Officials recently revealed that a 74-year-old senator named Shirley Huntley secretly recorded assorted pols who she invited over for a chat while claiming to be laid up with a broken ankle. She was sentenced to prison for embezzlement anyway, but not before putting an entirely new spin on the concept of visiting the sick.

There was also a state assemblyman who was wired up for virtually his entire two-term career, before resigning recently to pursue a new life as a defendant in a perjury case.

All of this raises some interesting questions. Is everybody in Albany now operating under the presumption that everything they say is being secretly recorded for the F.B.I.? Does that improve the legislative ethos or just lead to a lot of uncomfortable breaks in conversation?

Also, is New York’s State Legislature the most corrupt in the country? At last count we had 32 state officials get into deep trouble over the last few years, including four former Senate majority or minority leaders. The offenses ranged from taking bribes to throwing coffee in the face of a staff member. The last was not actually a corruption matter, but it was definitely behavior we wish to discourage.

It’s quite a record, but there are still other states in contention.

“We have three people in the State Legislature facing trial. Four of the last seven governors have gone to jail,” said Andy Shaw of Illinois’ Better Government Association. “And we’re a fiscal train wreck.”

That four-of-the-last-seven-governors record is really hard to argue with. New York, of course, had the disastrous resignation of Eliot Spitzer. But that was about sex. Sex scandals, while embarrassing, are far less depressing than financial corruption. I would way rather have an important elected official who patronized prostitutes than one who spent $60,000 of the taxpayers’ money on sushi and lobster. Although in New York we have recently had both.

STILL, we’re not alone. “We used to say — thank God for Illinois,” said Gerald Benjamin, a former Albany hand who is now an executive at the State University of New York in New Paltz.

And then there was the Alabama bingo debacle and the Arizona Fiesta Bowl scandal. Louisiana showed up at the top of a study of political corruption that calculated the number of convictions per capita. Georgia came out as worst on a corruption risk report from the State Integrity Investigation, which measured factors like accountability, transparency and ethics enforcement.

New Jersey got the best grade.

“There was an audible gasp across the entire state,” said Debbie Walsh of the Center for American Women and Politics at Rutgers.

“It was counterintuitive for us as well,” said Gordon Witkin, the managing editor at the Center for Public Integrity. Witkin’s theory is that New Jersey got to be good by being bad. “Where there has been a major, major scandal, that was the catalyst for very specific reform.”

Well, New Jersey has had its problems. Over the last decade there was Gov. James McGreevey’s affair with the male Israeli poet. (The state could have accepted the gay part, and the adultery part, if only McGreevey had not decided to prove his love by making the poet head of homeland security.) That was followed by a slew of political indictments, after which the Legislature did end some of its most notorious ethics loopholes. But it’s still, you know, New Jersey.

It’s at this point in every rant about state legislators that we stop to point out that most of them are honest, and some downright heroic. Really, just try spending a good chunk of your life as a reformer in the New York State Senate. See how you like it.

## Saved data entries
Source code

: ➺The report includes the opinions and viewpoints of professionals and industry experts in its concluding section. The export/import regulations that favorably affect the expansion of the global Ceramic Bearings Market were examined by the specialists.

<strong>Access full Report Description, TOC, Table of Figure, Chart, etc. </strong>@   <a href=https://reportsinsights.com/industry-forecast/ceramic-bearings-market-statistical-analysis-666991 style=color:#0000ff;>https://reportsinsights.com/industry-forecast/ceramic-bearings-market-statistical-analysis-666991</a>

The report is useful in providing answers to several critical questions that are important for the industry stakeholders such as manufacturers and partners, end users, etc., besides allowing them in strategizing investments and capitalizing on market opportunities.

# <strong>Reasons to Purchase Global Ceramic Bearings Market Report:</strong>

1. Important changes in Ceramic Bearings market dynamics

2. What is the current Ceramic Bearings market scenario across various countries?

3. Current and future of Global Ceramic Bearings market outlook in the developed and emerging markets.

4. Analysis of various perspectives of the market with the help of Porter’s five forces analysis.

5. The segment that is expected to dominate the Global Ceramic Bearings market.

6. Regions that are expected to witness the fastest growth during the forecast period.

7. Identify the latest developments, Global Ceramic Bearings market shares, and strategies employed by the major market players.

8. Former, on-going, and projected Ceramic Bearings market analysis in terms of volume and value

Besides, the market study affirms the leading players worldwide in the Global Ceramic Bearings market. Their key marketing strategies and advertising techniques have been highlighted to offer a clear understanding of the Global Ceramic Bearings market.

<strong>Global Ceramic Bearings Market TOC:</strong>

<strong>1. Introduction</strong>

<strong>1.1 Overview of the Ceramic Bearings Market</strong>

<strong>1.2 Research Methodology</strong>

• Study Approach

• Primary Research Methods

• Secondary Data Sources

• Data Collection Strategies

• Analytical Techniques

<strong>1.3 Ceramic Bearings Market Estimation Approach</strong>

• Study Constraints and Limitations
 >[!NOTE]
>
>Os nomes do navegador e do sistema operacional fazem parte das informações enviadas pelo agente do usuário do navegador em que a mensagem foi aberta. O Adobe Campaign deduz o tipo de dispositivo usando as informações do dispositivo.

## WHAT IS REQUIRED
Output the passage of the article on corruption in state legislatures starting at "STILL, we’re not" and ending at "Politics at Rutgers.", reproducing its wording precisely.

## ANSWER BELOW
STILL, we’re not alone. “We used to say — thank God for Illinois,” said Gerald Benjamin, a former Albany hand who is now an executive at the State University of New York in New Paltz.

And then there was the Alabama bingo debacle and the Arizona Fiesta Bowl scandal. Louisiana showed up at the top of a study of political corruption that calculated the number of convictions per capita. Georgia came out as worst on a corruption risk report from the State Integrity Investigation, which measured factors like accountability, transparency and ethics enforcement.

New Jersey got the best grade.

“There was an audible gasp across the entire state,” said Debbie Walsh of the Center for American Women and Politics at Rutgers.